Brimstone, Ketton Quarry, Leicestershire


Comma, Ketton Quarry, Leicestershire
On a stump a couple of Common Lizards were sunning themselves too and showing very well indeed! Even allowing me to start doing macro shots while they basked.

Common Lizard, Ketton Quarry, Leicestershire

Common Lizard, Ketton Quarry, Leicestershire
We then returned to the Adders and tried to get some more pics. They're very difficult to get clear shots of as they spend most of their time in the undergrowth but here's the days best efforts. In total we saw at least 3 males and 1 female and we are looking forward to coming back soon to see them again.
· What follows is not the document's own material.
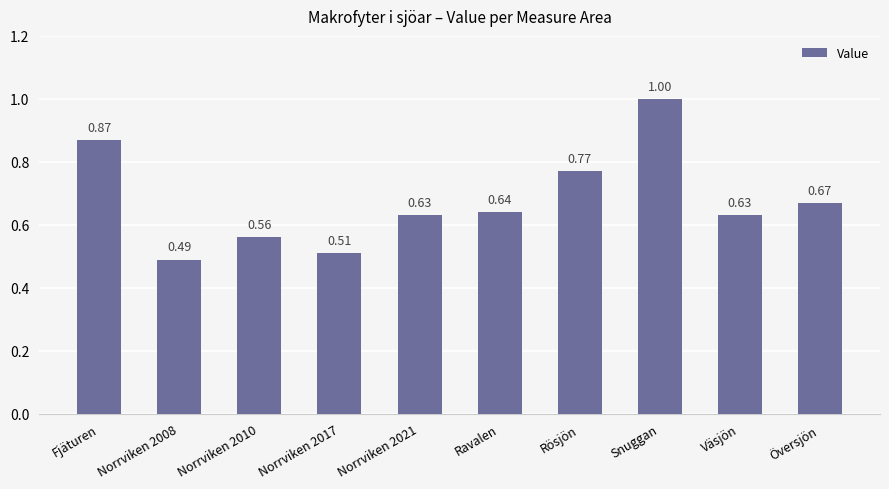

Between Ravalen and Norrviken 2008, which is larger?

Ravalen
Adder, Ketton Quarry, Leicestershire

Adder, Ketton Quarry, Leicestershire
We left here and spent the rest of the birding day at Rutland Water taking in the views of the Garganey in lagoon 3 and Jon very kindly let me use his lens at the feeding station. I love taking pics of some of the common birds at this time of year when they're all looking at their absolute best.

Chaffinch, Rutland Water

Goldfinch, Rutland Water
Today (17th of March) I have been wandering the local reserves. I didn't see much out of the ordinary but as always it was nice to be out. I did spend some time pondering what this year will be like? The weather will play a big part as butterflies are high on the itinerary so lets hope the next few months are kind. I'll leave this post with a rather nice looking Small Tortoiseshell seen this afternoon at Grange Park.